Thursday 23 May 2013

Research at the Massachusetts Institute of Technology (MIT)



Research at the Massachusetts Institute of Technology (MIT)

MIT was elected to the Association of American Universities in 1934 and remains a research university with high research activity, research expenditures totaled $ 718.2 million in 2009. The federal government was the largest source of sponsored research by the Department of Health and Human Services granting $ 255.9 million, Department of Defense $ 97.5 million from the Department of Energy $ 65.8 million from the National Endowment Science of $ 61.4 million, and NASA $ 27.4 million. MIT employs approximately 1300 researchers in addition to faculty. In 2011, MIT faculty and researchers disclosed 632 inventions, 153 patents were issued, earned $ 85.4 million in cash income, and received $ 69.6 million in royalties. Through programs like the Deshpande Center, MIT professors use their research and discoveries into commercial enterprises of several million dollars.

In electronics, magnetic core memory, radar, single electron transistors, and inertial guidance controls were invented or substantially developed by MIT researchers. Harold Eugene Edgerton was a pioneer in high speed photography and sound. Claude E. Shannon developed much of modern information theory and discovered the application of Boolean logic to the theory of digital circuit design. In the field of computer science, MIT faculty and researchers made fundamental contributions to cybernetics, artificial intelligence, computer languages, machine learning, robotics, and cryptography. At least nine Turing Award laureates and seven recipients of the Draper Prize in engineering have been or are associated with MIT.

Faculty of current and previous physics have won eight Nobel Prizes, four Dirac Medals, and three Wolf Prizes primarily for their contributions to subatomic and quantum theory. Members of the chemistry department have been awarded three Nobel Prizes and one Wolf Prize for the discovery of novel syntheses and methods. MIT biologists have been awarded six Nobel Prizes for their contributions to genetics, immunology, oncology, and molecular biology. Professor Eric Lander was one of the principal leaders of the Human Genome Project. Positronium atoms, synthetic penicillin, synthetic self-replicating molecules, and the genetic bases for Lou Gehrig's disease and Huntington's disease were first discovered at MIT. Jerome Lettvin transformed the study of cognitive science with his paper "What the frog's eye tells the frog's brain".
In the field of humanities, arts and social sciences, MIT economists have been awarded five Nobel Prizes and nine John Bates Clark Medals. Linguists Noam Chomsky and Morris Halle authored basic texts on generative grammar and phonology. The MIT Media Lab, founded in 1985 at the Faculty of Architecture and Planning and known for its unconventional research, has been home to influential researchers such as constructivist educator and Logo creator Seymour Papert.

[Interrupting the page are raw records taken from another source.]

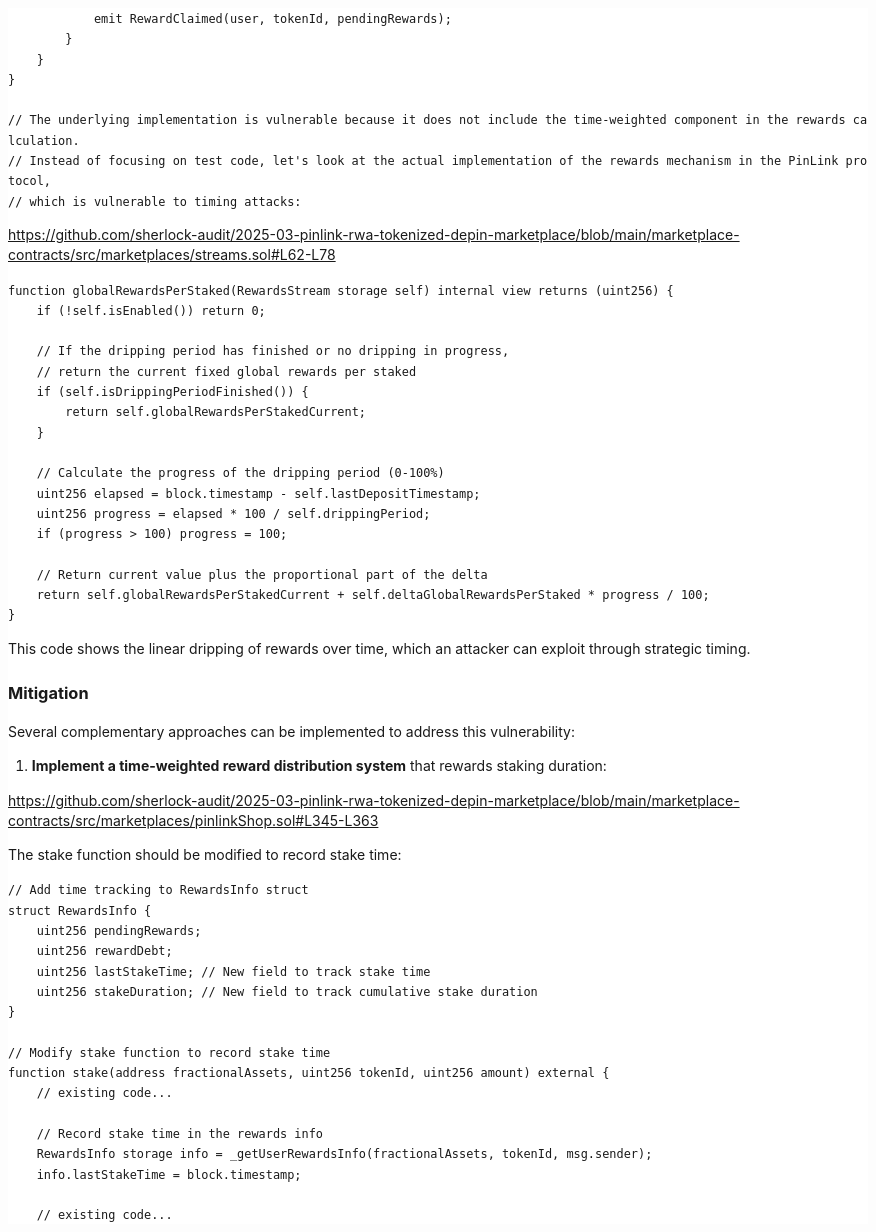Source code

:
 ```solidity
            emit RewardClaimed(user, tokenId, pendingRewards);
        }
    }
}

// The underlying implementation is vulnerable because it does not include the time-weighted component in the rewards calculation.
// Instead of focusing on test code, let's look at the actual implementation of the rewards mechanism in the PinLink protocol,
// which is vulnerable to timing attacks:
```
https://github.com/sherlock-audit/2025-03-pinlink-rwa-tokenized-depin-marketplace/blob/main/marketplace-contracts/src/marketplaces/streams.sol#L62-L78

```solidity
function globalRewardsPerStaked(RewardsStream storage self) internal view returns (uint256) {
    if (!self.isEnabled()) return 0;

    // If the dripping period has finished or no dripping in progress, 
    // return the current fixed global rewards per staked
    if (self.isDrippingPeriodFinished()) {
        return self.globalRewardsPerStakedCurrent;
    }

    // Calculate the progress of the dripping period (0-100%)
    uint256 elapsed = block.timestamp - self.lastDepositTimestamp;
    uint256 progress = elapsed * 100 / self.drippingPeriod;
    if (progress > 100) progress = 100;

    // Return current value plus the proportional part of the delta
    return self.globalRewardsPerStakedCurrent + self.deltaGlobalRewardsPerStaked * progress / 100;
}
```

This code shows the linear dripping of rewards over time, which an attacker can exploit through strategic timing.

### Mitigation

Several complementary approaches can be implemented to address this vulnerability:

1. **Implement a time-weighted reward distribution system** that rewards staking duration:

https://github.com/sherlock-audit/2025-03-pinlink-rwa-tokenized-depin-marketplace/blob/main/marketplace-contracts/src/marketplaces/pinlinkShop.sol#L345-L363

The stake function should be modified to record stake time:

```solidity
// Add time tracking to RewardsInfo struct
struct RewardsInfo {
    uint256 pendingRewards;
    uint256 rewardDebt;
    uint256 lastStakeTime; // New field to track stake time
    uint256 stakeDuration; // New field to track cumulative stake duration
}

// Modify stake function to record stake time
function stake(address fractionalAssets, uint256 tokenId, uint256 amount) external {
    // existing code...
    
    // Record stake time in the rewards info
    RewardsInfo storage info = _getUserRewardsInfo(fractionalAssets, tokenId, msg.sender);
    info.lastStakeTime = block.timestamp;
    
    // existing code...
```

Spanning many of the above fields, MacArthur Fellowships (the so-called "Genius Grants") have been awarded to 38 people associated with MIT. Four Pulitzer Prize winning writers currently work or have retired from MIT. Four current or former faculty are members of the American Academy of Arts and Letters.

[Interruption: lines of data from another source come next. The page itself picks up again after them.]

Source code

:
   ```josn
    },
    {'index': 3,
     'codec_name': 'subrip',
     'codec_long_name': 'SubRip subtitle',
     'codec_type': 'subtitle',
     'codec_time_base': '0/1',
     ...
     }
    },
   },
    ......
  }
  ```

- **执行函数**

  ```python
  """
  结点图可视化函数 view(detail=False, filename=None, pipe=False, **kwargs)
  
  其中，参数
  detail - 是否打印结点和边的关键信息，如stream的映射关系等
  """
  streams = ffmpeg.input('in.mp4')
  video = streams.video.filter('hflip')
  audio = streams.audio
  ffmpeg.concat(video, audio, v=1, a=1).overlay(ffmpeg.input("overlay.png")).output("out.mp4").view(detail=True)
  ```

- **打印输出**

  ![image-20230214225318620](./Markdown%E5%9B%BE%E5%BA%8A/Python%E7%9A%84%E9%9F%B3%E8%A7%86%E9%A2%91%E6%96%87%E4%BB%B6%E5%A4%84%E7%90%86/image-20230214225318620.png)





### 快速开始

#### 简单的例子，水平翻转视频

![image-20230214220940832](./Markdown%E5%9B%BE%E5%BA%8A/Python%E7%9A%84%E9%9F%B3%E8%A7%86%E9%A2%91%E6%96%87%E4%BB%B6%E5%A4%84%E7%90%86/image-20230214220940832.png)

Given MIT's prominence, allegations of research misconduct or improprieties have received substantial press coverage. Professor David Baltimore, Nobel Laureate, became embroiled in a misconduct investigation starting in 1986 that led to Congressional hearings in 1991. Professor Ted Postol has accused the MIT administration since 2000 of trying to cover the potential research misconduct at the Lincoln Lab facility involving a test ballistic missile defense, although not completed definitive research on the subject. Professor Luc Van Parijs was dismissed in 2005 following allegations of scientific misconduct and found guilty of the same by the Office of Research Integrity of the U.S. in 2009.